BRONGEGEVENS:
══════

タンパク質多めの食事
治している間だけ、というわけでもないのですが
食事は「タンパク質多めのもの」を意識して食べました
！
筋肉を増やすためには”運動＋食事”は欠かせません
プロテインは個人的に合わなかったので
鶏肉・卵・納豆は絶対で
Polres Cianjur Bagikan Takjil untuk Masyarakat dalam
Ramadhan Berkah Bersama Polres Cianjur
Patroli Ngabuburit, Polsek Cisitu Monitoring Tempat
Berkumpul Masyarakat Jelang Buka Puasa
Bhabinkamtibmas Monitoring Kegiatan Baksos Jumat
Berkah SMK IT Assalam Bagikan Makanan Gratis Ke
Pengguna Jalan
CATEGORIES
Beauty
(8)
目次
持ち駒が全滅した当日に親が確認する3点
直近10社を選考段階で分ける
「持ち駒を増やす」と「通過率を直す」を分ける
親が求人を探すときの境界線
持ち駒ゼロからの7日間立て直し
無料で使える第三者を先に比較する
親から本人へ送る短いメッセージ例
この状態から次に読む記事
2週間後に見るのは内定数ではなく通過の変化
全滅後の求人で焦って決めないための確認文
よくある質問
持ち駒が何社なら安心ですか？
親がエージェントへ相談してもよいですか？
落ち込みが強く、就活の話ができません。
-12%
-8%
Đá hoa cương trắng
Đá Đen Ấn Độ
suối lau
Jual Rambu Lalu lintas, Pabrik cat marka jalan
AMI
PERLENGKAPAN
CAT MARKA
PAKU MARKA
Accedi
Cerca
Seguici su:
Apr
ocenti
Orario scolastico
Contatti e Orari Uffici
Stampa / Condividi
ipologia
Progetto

══════

OPDRACHT:
Geef de tekst van alle items hierboven letterlijk en regel voor regel weer.

RESULTAAT:
タンパク質多めの食事
治している間だけ、というわけでもないのですが
食事は「タンパク質多めのもの」を意識して食べました
！
筋肉を増やすためには”運動＋食事”は欠かせません
プロテインは個人的に合わなかったので
鶏肉・卵・納豆は絶対で
Polres Cianjur Bagikan Takjil untuk Masyarakat dalam
Ramadhan Berkah Bersama Polres Cianjur
Patroli Ngabuburit, Polsek Cisitu Monitoring Tempat
Berkumpul Masyarakat Jelang Buka Puasa
Bhabinkamtibmas Monitoring Kegiatan Baksos Jumat
Berkah SMK IT Assalam Bagikan Makanan Gratis Ke
Pengguna Jalan
CATEGORIES
Beauty
(8)
目次
持ち駒が全滅した当日に親が確認する3点
直近10社を選考段階で分ける
「持ち駒を増やす」と「通過率を直す」を分ける
親が求人を探すときの境界線
持ち駒ゼロからの7日間立て直し
無料で使える第三者を先に比較する
親から本人へ送る短いメッセージ例
この状態から次に読む記事
2週間後に見るのは内定数ではなく通過の変化
全滅後の求人で焦って決めないための確認文
よくある質問
持ち駒が何社なら安心ですか？
親がエージェントへ相談してもよいですか？
落ち込みが強く、就活の話ができません。
-12%
-8%
Đá hoa cương trắng
Đá Đen Ấn Độ
suối lau
Jual Rambu Lalu lintas, Pabrik cat marka jalan
AMI
PERLENGKAPAN
CAT MARKA
PAKU MARKA
Accedi
Cerca
Seguici su:
Apr
ocenti
Orario scolastico
Contatti e Orari Uffici
Stampa / Condividi
ipologia
Progetto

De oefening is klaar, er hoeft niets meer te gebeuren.